REPUBLIKA.CO.ID, JAKARTA -- Mantan Ketua Muhammadiyah, Din Syamsuddin mengatakan, kondisi nasional bangsa ini ada yang mengatakan sedang gonjang-ganjing atau carut marut. Ada tiga hal yang menyebabkan hal itu bisa terjadi.
Pertama, kealfaan kita dalam menerapkan nilai-nilai Pancasila. Kealfaan tersebut karena masyarakat ada yang terjebak pada romantisme Pancasila sehingga dari sikap yang demikian ada yang menuduh kelompok lain sebagai kelompok anti-Pancasila.
Kedua, ada masyarakat yang trauma kepada Pancasila. Kelompok ini merasakan bagaimana penerapan Pancasila pada masa lampau yang tak pernah muncul dalam kehidupan bahkan Pancasila diselewengkan pada masa itu.
Ketiga, ada yang kritis terhadap Pancasila sebagai ideologi terbuka di satu sisi, di sisi yang lain munculnya adanya anggapan ada ideologi lain sebagai ideologi yang lebih baik.

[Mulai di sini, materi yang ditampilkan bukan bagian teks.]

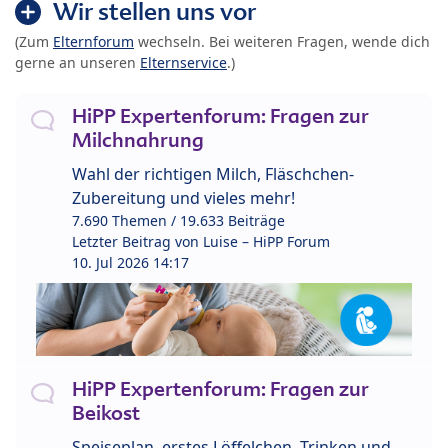
Wir stellen uns vor
(Zum
Elternforum
wechseln. Bei weiteren Fragen, wende dich
gerne an unseren
Elternservice
.)
HiPP Expertenforum: Fragen zur
Milchnahrung
Wahl der richtigen Milch, Fläschchen-
Zubereitung und vieles mehr!
7.690 Themen / 19.633 Beiträge
Letzter Beitrag von
Luise – HiPP Forum
10. Jul 2026 14:17
HiPP Expertenforum: Fragen zur
Beikost
Speiseplan, erstes Löffelchen, Trinken und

Hal tersebut dia sampaikan saat menjadi pembicara dalam Konferensi Nasional Etika Kehidupan Berbangsa, Rabu, (31/5), di Gedung Nusantara IV, Komplek Gedung MPR/DPR/DPD, Jakarta. Ketiga hal tadi, menurut Din, diperburuk oleh kegagalan pemerintah dalam menerapkan Pancasila sehingga sistem kita dirasuki oleh nilai-nilai lain. "Untuk itu konferensi Etika ini sangat penting," ujarnya.

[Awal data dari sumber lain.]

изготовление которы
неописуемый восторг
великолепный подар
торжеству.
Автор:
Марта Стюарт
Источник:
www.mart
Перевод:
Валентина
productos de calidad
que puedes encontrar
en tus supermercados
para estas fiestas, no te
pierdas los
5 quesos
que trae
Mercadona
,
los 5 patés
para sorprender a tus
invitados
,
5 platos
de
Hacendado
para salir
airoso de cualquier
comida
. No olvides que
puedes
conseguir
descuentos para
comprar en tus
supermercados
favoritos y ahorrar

Untuk itu, Pancasila, menurut Din, harus diaktualkan. Kata Din, dalam menjalankan Pancasila bisa dilakukan dengan pendekatan agama. "Karena dalam Pancasila ada Sila I," ujarnya.
Untuk itu ditegaskan Din, tak boleh memisahkan agama dengan negara. Agama bagi Din tak boleh dijadikan sasaran pembangunan tetapi harus menjadi sarana pembangunan.
Dalam kesempatan itu Din mengusulkan, pertama, bangsa ini harus menekankan pendidikan yang diarahkan pada nilai. "Ini yang belum kita lakukan," ujarnya.
Kedua, menurut Din, kita harus ada kemauan dan kemampuan mensenyawakan Pancasila dalam setiap tataran pembangunan. Ketiga, adanya keteladanan. Bila itu tak dilakukan, maka ia khawatir Pancasila hanya akan diseminarkan dan diseremonialkan.